• TEXTE RETENU:
###
Aujourd’hui même s’ouvre à Bruxelles une des plus importantes galeries d’Europe consacrées au design italien du XXe siècle. Weekend vous fait découvrir en primeur quelques pièces rares, fraîchement sorties des réserves.

P our Anne Autegarden, Bruxelles, par son statut de capitale de l’Europe, s’imposait comme le lieu idéal pour ouvrir, Galerie 146, un espace consacré au design italien du xxe siècle. Après vingt années passées à partager son temps entre la Belgique et Milan, cette femme de tête concrétise son rêve en collaboration avec le galeriste parisien Philippe Rapin.  » La véritable explosion du talent, de la griffe italienne, de ce que Umberto Eco appelle  » une philosophie, voire une idéologie du design  » éclate après la Seconde Guerre mondiale, explique-t-elle. Relativement isolés depuis l’émergence du fascisme dans leur pays, les créateurs transalpins ont vécu la fin de cette époque de plomb comme une libération. Il n’en reste pas moins qu’un travail de pionnier avait déjà été réalisé durant l’entre-deux-guerres.  » Et on peut remonter plus loin encore… Dès sa création, en 1908, Olivetti engage des architectes pour s’occuper non seulement de la ligne des produits mais aussi de l’aménagement des ateliers, de la décoration intérieure et de la ligne publicitaire. L’entreprise poursuivra plus tard dans cette voie en lançant deux machines à écrire portatives présentes dans toutes les anthologies du xxe siècle : la Lettera 22 de Marcello Nizzoli en 1950 et, en 1969, la Valentine de Ettore Sottsass Jr et Perry King. Déjà actif dans les années 1930, Nizzoli appartient à la même génération que Franco Albini, Carlo Mollino ou Gio Ponti, le fondateur de la fameuse revue d’architecture et de design  » Domus « , dont le premier numéro date de 1928.
###
• EXTRAIT DES DONNÉES:
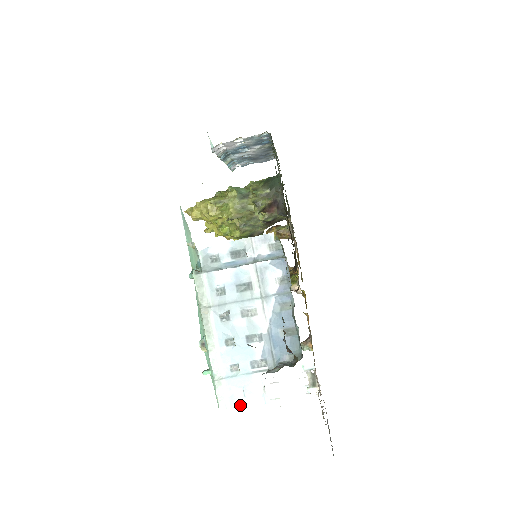
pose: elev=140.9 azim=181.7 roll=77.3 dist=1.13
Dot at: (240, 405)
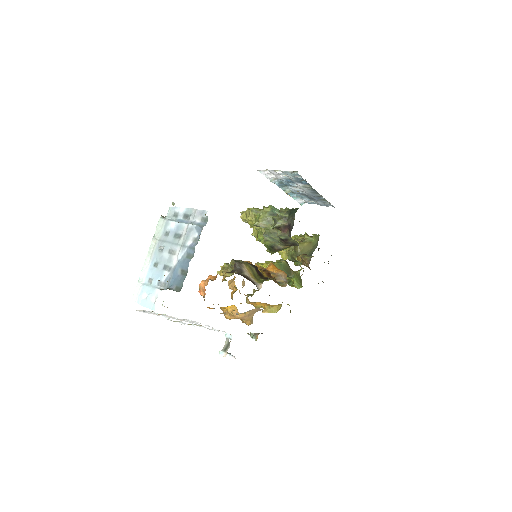
Dot at: (142, 304)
###
• ÉNONCÉ 1: Dans l'article sur la galerie bruxelloise de design italien, qu'est-ce qui explique que les créateurs transalpins aient vécu la fin de « cette époque de plomb » comme une libération ? Répondez en une à trois phrases.
• ÉNONCÉ 2: Poursuivez l'article sur la galerie bruxelloise de design italien à partir de sa dernière phrase.

• RÉPONSE ATTENDUE 1: Selon Anne Autegarden, ces créateurs étaient relativement isolés depuis l'émergence du fascisme dans leur pays. La fin de cette période a donc été vécue comme une libération.

• RÉPONSE ATTENDUE 2:
La fin des années 1940 est caractérisée par l’émergence d’une industrie italienne de l’ameublement. Les petits ateliers des artisans grandissent et poussent comme des champignons dans la région de Meda, dans la périphérie milanaise. Qui plus est, la reconstruction du pays aidant, ils se voient confier la construction de nombre d’immeubles qu’il s’agit de meubler dans un style cohérent avec leur architecture moderniste. Ces meubles n’existant pas sur le marché national, les architectes deviennent designers. Pour un bâtiment réalisé en un exemplaire unique, ils peuvent développer des mobiliers et des objets qui vont se vendre aux quatre coins de la planète. Le design italien est alors véritablement sur les rails de son succès.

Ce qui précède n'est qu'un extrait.